Sorption of phenanthrene by kaolin and efficacy of hydraulic versus electroosmotic flow to stimulate desorption.

Hassan, I., Mohamedelhassan, E., Yanful, E.K., et Yuan, Z.-C. (2015). « Sorption of phenanthrene by kaolin and efficacy of hydraulic versus electroosmotic flow to stimulate desorption. », Journal of Environmental Chemical Engineering, 3(4 Part A), p. 2301-2310. doi : 10.1016/j.jece.2015.08.011  Accès au texte intégral (en anglais seulement)

Résumé

Les hydrocarbures pétroliers sont hydrophobes et tendent à adhérer au sol quand ils sont rejetés dans l’environnement. La désorption des contaminants présents dans le sol est nécessaire pour la plupart des technologies de restauration. Pour la restauration de la sous-surface et la restauration in situ, le mécanisme principal de désorption est la rétrodiffusion. Pour la présente étude, nous avons réalisé trois tests pour établir la cinétique de sorption et de désorption du phénanthrène en tant que contaminant et de la kaolinite en tant que matrice de sol. Des tests de sorption isothermes ont été réalisés à des températures de 14, 22 et 30 °C avec six solutions de phénanthrène à des concentrations allant de 300 à 800 μg/L. Des valeurs de la constante de l’équation de Freundlich, Kf, de 0,147, 0,133 et 0,109 μgLn/g1+n ont été déterminées à ces trois températures.

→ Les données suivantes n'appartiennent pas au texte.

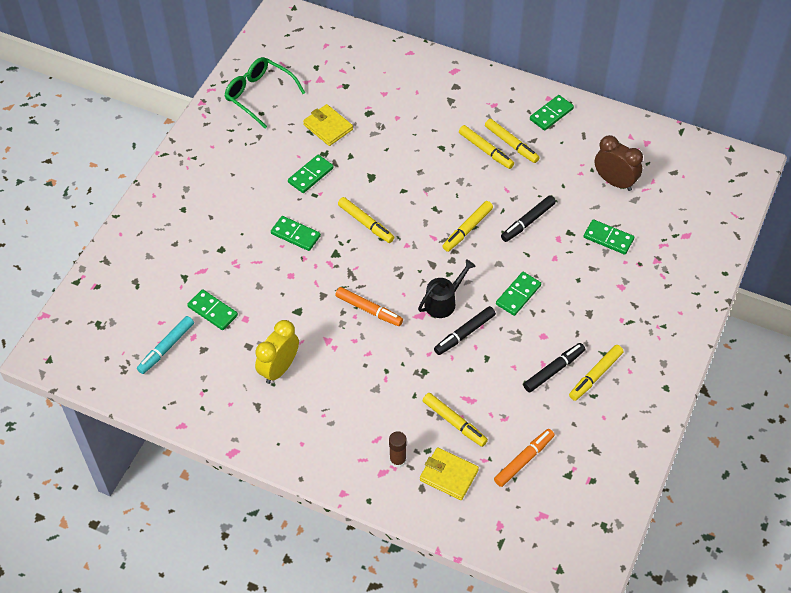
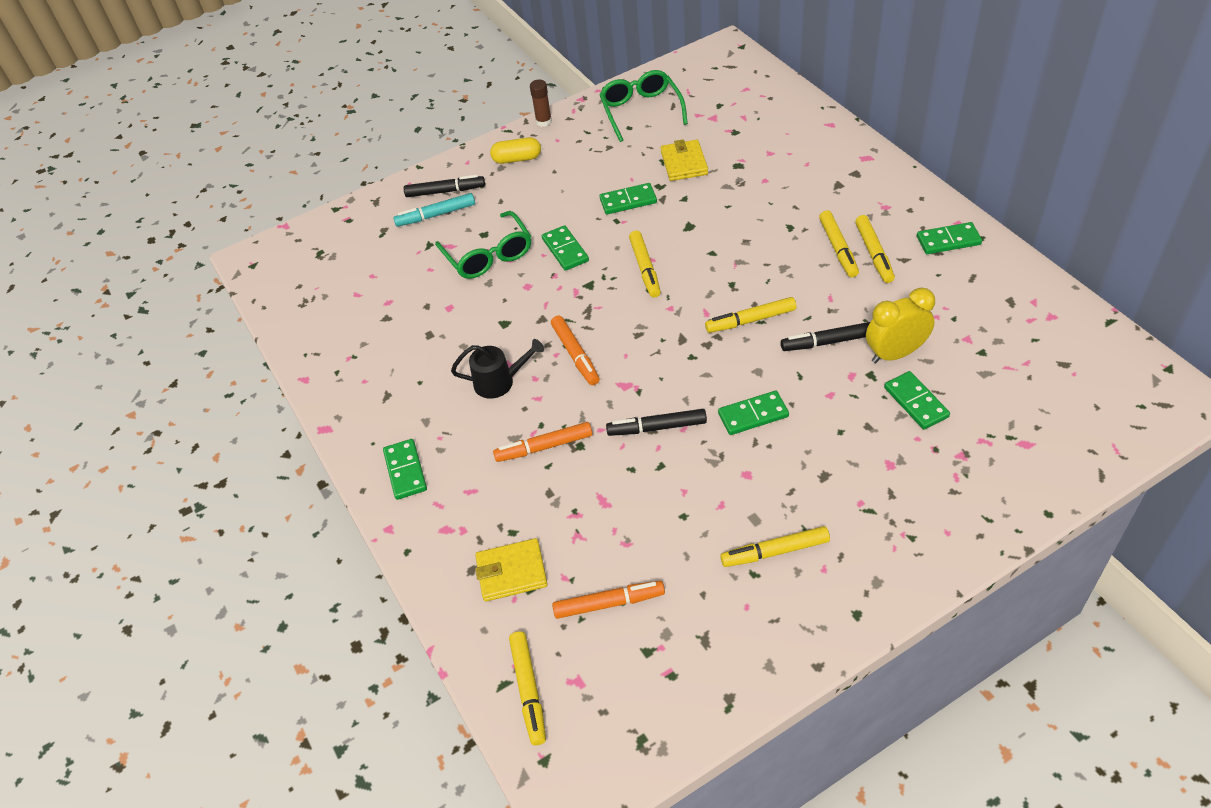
camera: 40 degrees right, 5 degrees down
turquoise marker [137,316,194,374] -> turquoise marker moved to [393,193,475,227]
green domino [187,289,238,330] -> green domino moved to [383,439,427,500]
yellow clock [255,320,299,384] -> yellow clock moved to [866,288,935,363]
brown glue stick [389,431,407,468] -> brown glue stick moved to [530,80,552,127]
black watering can [418,259,476,318] -> black watering can moved to [451,339,544,399]
yellow wallet [420,447,479,500] -> yellow wallet turned 75 degrees counterclockwise [475,538,548,601]
yellow marker [423,393,488,447] -> yellow marker moved to [509,631,546,746]
black marker [523,343,585,392] -> black marker moved to [404,175,485,197]
brown clock [595,135,643,191] -> none
none -> green glasses [435,211,531,279]
none -> yellow capsule [490,137,541,164]
none -> orange marker [493,422,593,462]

Des tests de désorption ont été réalisés avec des solutions exemptes de phénanthrène afin de déterminer les paramètres de désorption à la température ambiante (∼ 22 °C). De plus, deux séries de tests ont été réalisées afin de comparer les désorptions hydraulique et électro-osmotique du phénanthrène à la température ambiante. Nous avons utilisé un appareil à perméabilité hydraulique à paroi fixe pour produire un débit hydraulique de 1,4 × 10-3 mL/s à une pression de 260 kPa, pendant qu’une densité de courant de faible niveau (0,3–0,43 mA/cm2) était appliquée pour générer un débit électro-osmotique équivalent au débit hydraulique. La concentration de phénanthrène dans les échantillons d’effluent après désorption au moyen d’un flux électro osmotique était trois à quatre fois supérieure à celle après désorption au moyen d’un flux hydraulique. De plus, l’énergie requise lors du test avec flux hydraulique était de trois ordres de grandeur supérieure à celle consommée lors du test de flux électrocinétique. Ces résultats montrent que la désorption du phénanthrène au moyen d’un flux électro-osmotique est plus efficace que celle obtenue avec un flux hydraulique.